TO-DO ITEM:
Once you have located the line containing "grauen Schrauben nach DIN EN 14592 sind für" in the material below, return it exactly along with each line after it through the line containing "IN DEN WARENKORB".
*** EXTRACTED RECORDS ***
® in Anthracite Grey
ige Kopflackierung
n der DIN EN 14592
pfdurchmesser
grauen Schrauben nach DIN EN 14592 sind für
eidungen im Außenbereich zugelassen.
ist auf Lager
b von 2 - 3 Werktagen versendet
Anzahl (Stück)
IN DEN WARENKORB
*** End of EXTRACTED RECORDS ***
*** EXTRACTED RECORDS ***
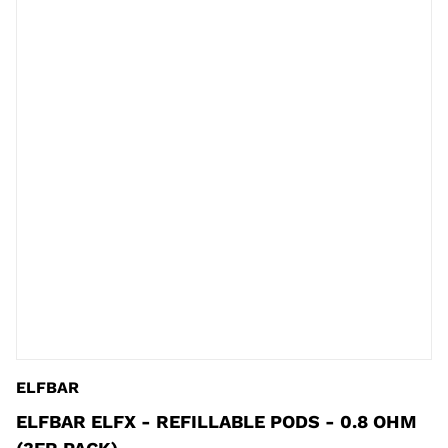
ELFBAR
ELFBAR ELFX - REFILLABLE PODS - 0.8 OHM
*** End of EXTRACTED RECORDS ***
REPLY:
grauen Schrauben nach DIN EN 14592 sind für
eidungen im Außenbereich zugelassen.
ist auf Lager
b von 2 - 3 Werktagen versendet
Anzahl (Stück)
IN DEN WARENKORB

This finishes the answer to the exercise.